The prophet Jeremiah reminds us that God says, “I will forgive their wickedness and will remember their sins no more.”
Isaiah’s word from the Lord is similar - “I will blot out your transgressions for my own sake, and I will not remember your sins.”
In Hebrews, we read, “For I will be merciful towards their iniquities, and I will remember their sins no more.”
Many people would say that Jill Price, the remarkable woman with the incredible memory now called “Highly Superior Autobiographical Memory” is blessed. Maybe so – he abilities do serve her well in her job as an administrative assistant at a law firm.
But often, her memories arise unbidden, chaotic and unwelcome. She says, “Imagine being able to remember, or rather unable to forget, every fight you ever had with a friend, every time someone let you down, all the stupid mistakes you’ve ever made.”

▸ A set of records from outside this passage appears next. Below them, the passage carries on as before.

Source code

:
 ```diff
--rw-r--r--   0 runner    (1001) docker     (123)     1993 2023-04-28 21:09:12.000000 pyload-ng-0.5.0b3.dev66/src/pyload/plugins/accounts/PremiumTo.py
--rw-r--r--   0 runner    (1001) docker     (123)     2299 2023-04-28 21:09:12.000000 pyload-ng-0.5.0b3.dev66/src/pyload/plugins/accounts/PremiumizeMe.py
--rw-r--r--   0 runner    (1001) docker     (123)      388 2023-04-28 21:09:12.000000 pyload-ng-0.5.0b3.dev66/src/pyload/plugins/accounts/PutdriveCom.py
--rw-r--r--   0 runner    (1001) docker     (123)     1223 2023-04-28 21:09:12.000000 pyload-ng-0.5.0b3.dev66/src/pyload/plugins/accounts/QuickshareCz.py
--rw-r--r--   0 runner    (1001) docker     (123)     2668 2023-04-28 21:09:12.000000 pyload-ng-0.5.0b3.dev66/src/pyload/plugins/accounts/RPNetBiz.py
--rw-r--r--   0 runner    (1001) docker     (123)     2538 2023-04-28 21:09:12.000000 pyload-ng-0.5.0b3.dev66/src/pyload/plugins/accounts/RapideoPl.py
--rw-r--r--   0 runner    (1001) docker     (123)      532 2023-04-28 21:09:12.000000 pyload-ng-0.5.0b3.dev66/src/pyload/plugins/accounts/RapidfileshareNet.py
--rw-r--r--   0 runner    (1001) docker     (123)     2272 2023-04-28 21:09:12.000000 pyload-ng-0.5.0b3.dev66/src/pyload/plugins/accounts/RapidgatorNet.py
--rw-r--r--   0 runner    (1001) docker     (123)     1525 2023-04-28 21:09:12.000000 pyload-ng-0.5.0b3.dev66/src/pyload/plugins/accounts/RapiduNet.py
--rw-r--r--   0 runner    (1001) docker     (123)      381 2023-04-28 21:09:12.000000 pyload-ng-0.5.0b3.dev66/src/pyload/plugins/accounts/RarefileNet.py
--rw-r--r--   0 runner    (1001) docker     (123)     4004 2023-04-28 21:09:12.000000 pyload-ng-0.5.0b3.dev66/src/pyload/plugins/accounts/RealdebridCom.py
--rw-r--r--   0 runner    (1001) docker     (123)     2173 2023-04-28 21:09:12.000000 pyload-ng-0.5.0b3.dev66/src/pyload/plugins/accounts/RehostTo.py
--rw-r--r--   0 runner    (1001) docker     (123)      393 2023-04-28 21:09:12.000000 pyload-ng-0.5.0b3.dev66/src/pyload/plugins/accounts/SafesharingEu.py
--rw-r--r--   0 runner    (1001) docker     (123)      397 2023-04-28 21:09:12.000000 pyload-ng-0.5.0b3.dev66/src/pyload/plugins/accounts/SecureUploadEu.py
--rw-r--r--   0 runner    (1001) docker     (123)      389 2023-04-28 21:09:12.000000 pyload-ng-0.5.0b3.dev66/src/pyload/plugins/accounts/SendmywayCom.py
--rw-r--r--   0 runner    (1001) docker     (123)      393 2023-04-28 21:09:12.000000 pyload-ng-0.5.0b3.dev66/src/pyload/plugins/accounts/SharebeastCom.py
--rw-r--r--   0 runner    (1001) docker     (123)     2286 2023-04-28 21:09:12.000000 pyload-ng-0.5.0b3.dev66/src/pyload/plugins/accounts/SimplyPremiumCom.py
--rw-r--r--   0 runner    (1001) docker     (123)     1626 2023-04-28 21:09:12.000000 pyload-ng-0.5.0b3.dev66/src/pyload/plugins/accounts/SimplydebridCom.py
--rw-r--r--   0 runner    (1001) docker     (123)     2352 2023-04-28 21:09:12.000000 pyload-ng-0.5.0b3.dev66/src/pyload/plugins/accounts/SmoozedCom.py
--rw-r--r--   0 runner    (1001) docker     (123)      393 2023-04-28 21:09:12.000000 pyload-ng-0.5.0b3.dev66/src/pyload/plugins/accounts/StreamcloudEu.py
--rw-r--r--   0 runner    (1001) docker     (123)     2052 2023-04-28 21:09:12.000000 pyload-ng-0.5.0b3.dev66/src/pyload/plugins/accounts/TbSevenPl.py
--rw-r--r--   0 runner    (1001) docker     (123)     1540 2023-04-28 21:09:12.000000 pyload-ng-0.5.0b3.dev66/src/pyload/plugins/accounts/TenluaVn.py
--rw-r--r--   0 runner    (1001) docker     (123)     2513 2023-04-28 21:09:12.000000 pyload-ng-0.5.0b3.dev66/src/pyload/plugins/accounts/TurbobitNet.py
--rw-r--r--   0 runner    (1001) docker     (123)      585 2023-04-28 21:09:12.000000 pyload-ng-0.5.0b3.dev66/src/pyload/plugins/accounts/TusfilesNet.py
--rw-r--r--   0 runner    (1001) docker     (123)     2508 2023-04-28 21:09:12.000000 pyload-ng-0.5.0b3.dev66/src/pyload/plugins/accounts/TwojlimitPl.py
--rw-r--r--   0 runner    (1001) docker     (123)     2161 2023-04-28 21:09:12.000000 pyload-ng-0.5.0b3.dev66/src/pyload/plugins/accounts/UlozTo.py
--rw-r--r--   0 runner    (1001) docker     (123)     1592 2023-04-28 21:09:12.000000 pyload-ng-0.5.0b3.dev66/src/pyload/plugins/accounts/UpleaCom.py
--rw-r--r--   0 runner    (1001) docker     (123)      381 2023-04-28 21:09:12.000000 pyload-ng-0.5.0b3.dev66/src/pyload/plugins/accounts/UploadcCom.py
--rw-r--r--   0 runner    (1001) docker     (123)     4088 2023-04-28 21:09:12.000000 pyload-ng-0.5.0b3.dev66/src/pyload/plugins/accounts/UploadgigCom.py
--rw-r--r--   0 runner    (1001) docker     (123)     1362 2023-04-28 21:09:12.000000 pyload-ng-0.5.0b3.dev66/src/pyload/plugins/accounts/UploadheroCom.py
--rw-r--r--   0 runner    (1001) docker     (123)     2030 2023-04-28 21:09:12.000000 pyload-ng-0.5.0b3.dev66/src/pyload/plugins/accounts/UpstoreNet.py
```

Sounds a bit closer to a curse. She remembers all that stuff.
But God does not. God forgets all that stuff.
God forgets all the times we screwed up and hurt people around us.
God forgets all the times we’ve been unkind, callous and unsympathetic.
God forgets all that stuff. And maybe we should too.
As Isaiah writes, “Even these will forget, yet I will not forget you.”
Our sins may be forgotten, but we won’t be forgotten.
For we are what God remembers.
And for that, may God be praised. Amen.
1. Homileticsonline.com, retrieved June 8th, 2020.